Michael Douglas, Benicio Del Toro, Don Cheadle, Luiz Guzmán, Dennis Quaid, Catherine Zeta-Jones, Erika Christensen, Amy Irving, Albert Finney, Steven Bauer. Directed by Steven Soderbergh. Aspect ratio: 1.85:1 (anamorphic). Dolby Digital 5.1. 147 minutes. 2001. USA Home Entertainment 98306 0181-2. R. $26.98.

Released only nine months after his immensely popular Erin Brockovich, director Steven Soderbergh's Traffic is a different kettle of fish entirely. It follows three storylines and an enormous cast of characters as they go about lives linked only by the impact on them of illicit drugs. It's sprawling, ambitious, and devastatingly gripping.

Javier Rodriguez Rodriguez (Benicio Del Toro) is a rural Mexican cop fighting drugs in an environment where "law enforcement is an entrepreneurial activity." Judge Bob Hudson Wakefield (Michael Douglas) is the latest US drug czar. And in San Diego, DEA agents Montel Gordon (Don Cheadle) and Ray Castro (Luiz Guzmán) work hard to bust drug kingpin Carlos Ayala (Steven Bauer), whose ordinary "housewife" Helena (Catherine Zeta-Jones) turns into a tigress when her life of luxury seems in danger of disappearing.

Not content with juggling all of these storylines, Soderbergh went further, crafting a different visual look for each of them.

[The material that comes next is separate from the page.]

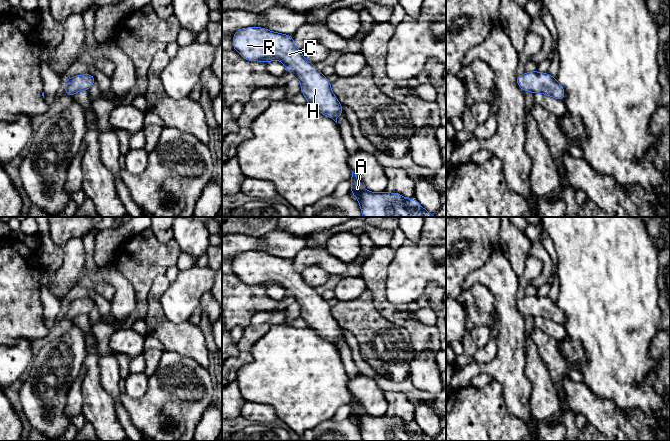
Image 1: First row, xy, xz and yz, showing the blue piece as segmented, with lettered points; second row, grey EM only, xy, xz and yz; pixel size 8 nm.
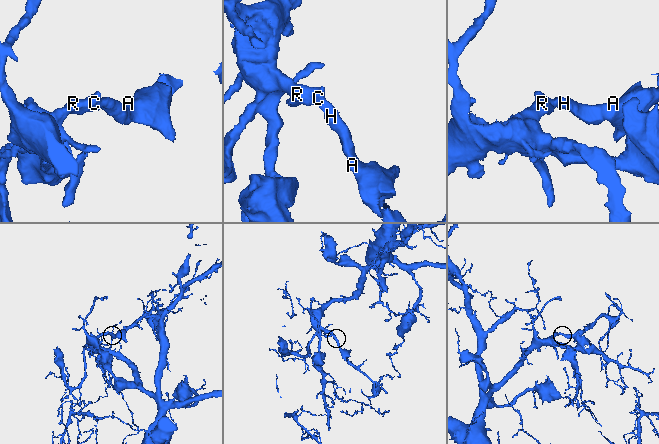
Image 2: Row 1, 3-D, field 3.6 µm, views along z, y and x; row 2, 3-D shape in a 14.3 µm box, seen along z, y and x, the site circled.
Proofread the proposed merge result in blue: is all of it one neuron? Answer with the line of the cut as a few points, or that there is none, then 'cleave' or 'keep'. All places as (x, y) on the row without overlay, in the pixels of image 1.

Mexico is grittily sepia-toned, San Diego is full of soft sunlight and cool colors, Washington, DC seems dull and lacking deep focus (nudge nudge, wink wink). This initially distracts from the sense of reality that otherwise pervades Traffic, but the viewer quickly adjusts.

That sense of reality is very strongly supported by other aspects of the film. Ambitious in scope, it is modest in its refusal to wrap up its complex subject with a tidy ending—nothing is resolved. But the verve with which the film asks the big questions is energizing; despite its graphic, unblinking look at an ugly reality, Traffic is a testament to the life-enhancing properties of great cinema.

USA has given us a DVD worthy of the film. The transfer is first-rate. The cinematography may frequently be deliberately artificial, but the DVD delivers it intact. The sound is also well done. While short on boom, Traffic uses subtle spatial cues and intelligently applied surround information to great effect. DVD bonuses include theatrical trailers and TV spots, as well as Making of and Inside Traffic featurettes.

In an era widely derided for its lack of cinematic ambition, Steven Soderbergh has produced a film that is worthy of comparison to the finest American films. Don't miss it.